QUANDO ACEITAR O INACEITÁVEL É A SOLUÇÃO

Viver nessa terra nem sempre é exatamente muito fácil, especialmente quando temos que lidar com situações do corpo físico relativas à doença e à saúde. É claro que podemos apontar causas orgânicas para o surgimento dos desconfortos físicos, mas hoje sabemos muito bem que na realidade, eles começam em níveis bastante sutis de nossa existência antes de se manifestarem mais visível e materialmente falando. Ao longo de nossa História os indivíduos em sua aflição sempre procuraram de alguma forma entender e melhor explicar o porquê do adoecimento. Em nossa trajetória de tempo e espaço, teorias explicativas surgiram uma após a outra, em diferentes contextos sociais, culturais e de época, para que pudéssemos resgatar da melhor forma possível o estado perdido de harmonia pessoal. E assim temos evoluído.

A doença é sempre um “problema” e como tal demanda imperiosamente que seja resolvida e ‘afastada’. No entanto a cada contexto histórico a forma como fomos interpretando seu significado, foi assumindo características e qualidades muito próprias em seu conteúdo.
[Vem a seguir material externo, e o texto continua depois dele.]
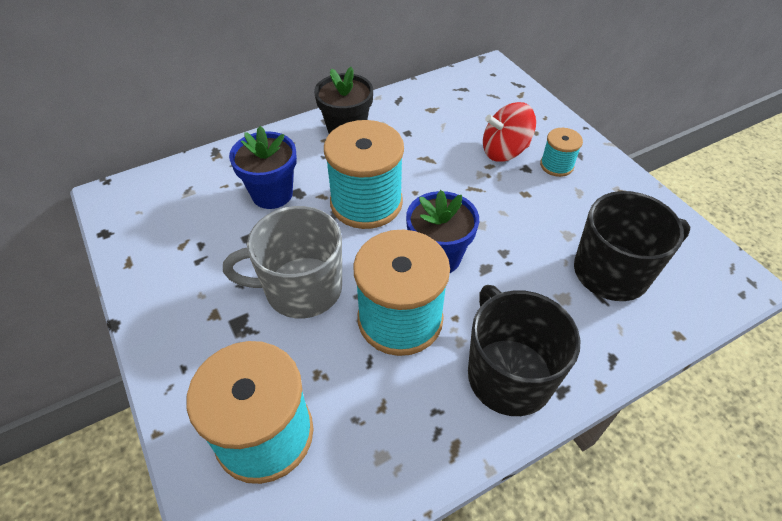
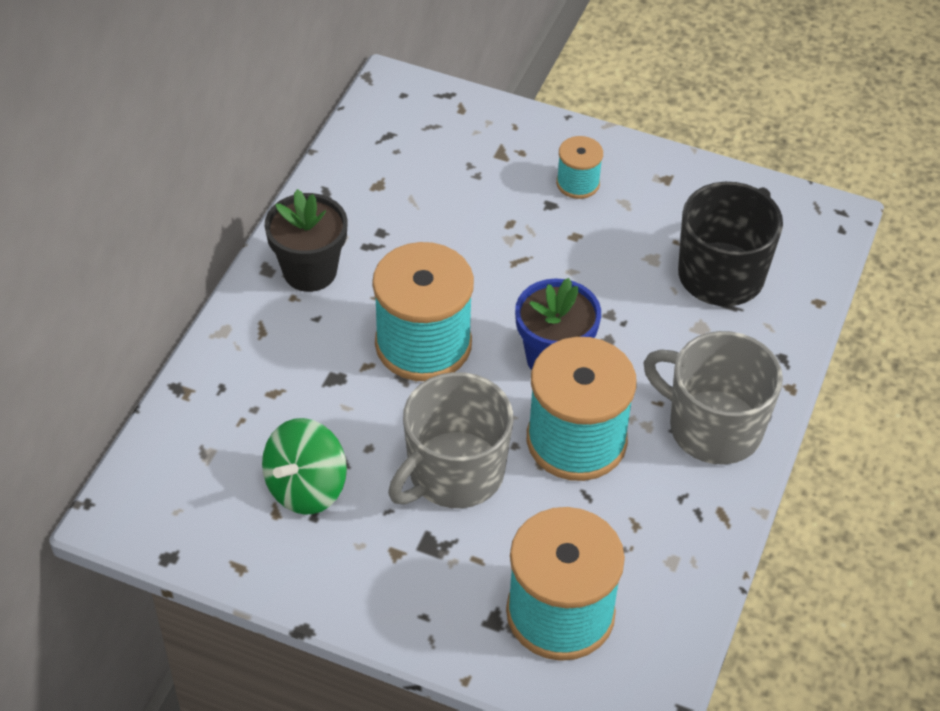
camera: 40 degrees left, 0 degrees up
blue flower pot [229,126,297,209] -> none
black mug [468,285,581,416] -> grey mug [643,331,783,465]
red spinning top [483,102,536,162] -> none
none -> green spinning top [262,418,347,515]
Elas já foram atribuídas a ação dos deuses, ao castigo divino exercido e executado na terra, a questões raciais e muitas vezes, infelizmente, ao preconceito, à má informação e ignorância. Com a evolução da Medicina teorias orgânicas explicativas ocuparam o lugar antes preenchido pela Divindade e pelas possibilidades culturais e religiosas. O desenvolvimento da Psicologia, Psicanálise e Psicossomática trouxeram ainda mais luz e mais avanços nessa questão, permitindo nos sentirmos mais fortalecidos e menos à mercê dos acontecimentos.  É claro que não estou desmerecendo a ação de vírus e bactérias, mas há que se entender que eles não são totalmente a ‘causa das doenças’, e sua entrada no organismo somente acontece quando existe a presença de emoções mais densas e de doses substanciais de sofrimento em suas mais variadas formas, ‘abrindo as portas’ para aquilo que surge enquanto ‘mensagem da alma’ a respeito dos descaminhos que necessitam ser urgentemente corrigidos.
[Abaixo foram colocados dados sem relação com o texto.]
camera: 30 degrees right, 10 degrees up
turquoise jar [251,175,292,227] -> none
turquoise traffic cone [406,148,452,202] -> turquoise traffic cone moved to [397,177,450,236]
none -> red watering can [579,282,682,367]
Mas recentemente por conta de minha prática profissional, venho percebendo um ‘algo a mais’ em toda essa questão. Podemos falar da psicossomática e da medicina vibracional, visões mais modernas por assim dizer da gênese das doenças, mas gostaria de trazer uma reflexão que surgiu através de muito pensar e sentir, e de uma maneira bastante inovadora para mim, e a qual tenho me dedicado em meus atendimentos. Não faz muito tempo, me ocorreu que por detrás de todas as causas orgânicas, vibracionais, sutis, espirituais e emocionais, ADOECEMOS PORQUE SIMPLESMENTE NÃO CONSEGUIMOS “ACEITAR O INACEITÁVEL” EM NOSSAS VIDAS. E vocês poderão me perguntar como isso é possível, já que à primeira vista, o “inaceitável” não é para ser aceito. E posso afirmar que por maior que seja meu mais veemente desejo, não possuo a ‘fórmula mágica’ para essa questão. Apenas sei que aceitação não é passividade. Aceitação não é conformismo. Aceitação não é desistência. Aceitação não é negação e muito menos fuga da realidade. Para mim essa qualidade de existência tão difícil de ser alcançada, surge como a possibilidade de compreensão de algo incompreensível. Como a possibilidade de fortalecimento diante do inevitável. Como a permissão dada aos mundos espirituais e à vida para atuarem da forma mais sábia possível, enquanto outras dimensões de nosso ser amadurecem. Quando percebi tal fato, é como se tudo fizesse sentido. Para mim essa nova visão das coisas surge como a ponte entre as mais diversas explicações e teorias sobre a origem dos sintomas, validando cada uma delas em sua contribuição muito particular ao nosso entendimento. Quando o peso da vida se aproxima do insuportável, “aceitar o inaceitável” se define enquanto a costura bem feita dos esgarçamentos dos ‘tecidos de nossa jornada’. E sendo assim, que nossa mão seja firme no ‘corte e costura’ das roupas com as quais iremos preferencialmente nos vestir. Que sejamos artífices e artesãos de nossa mais bela realidade. É com certeza o que podemos, devemos e temos todo o direito a realizar.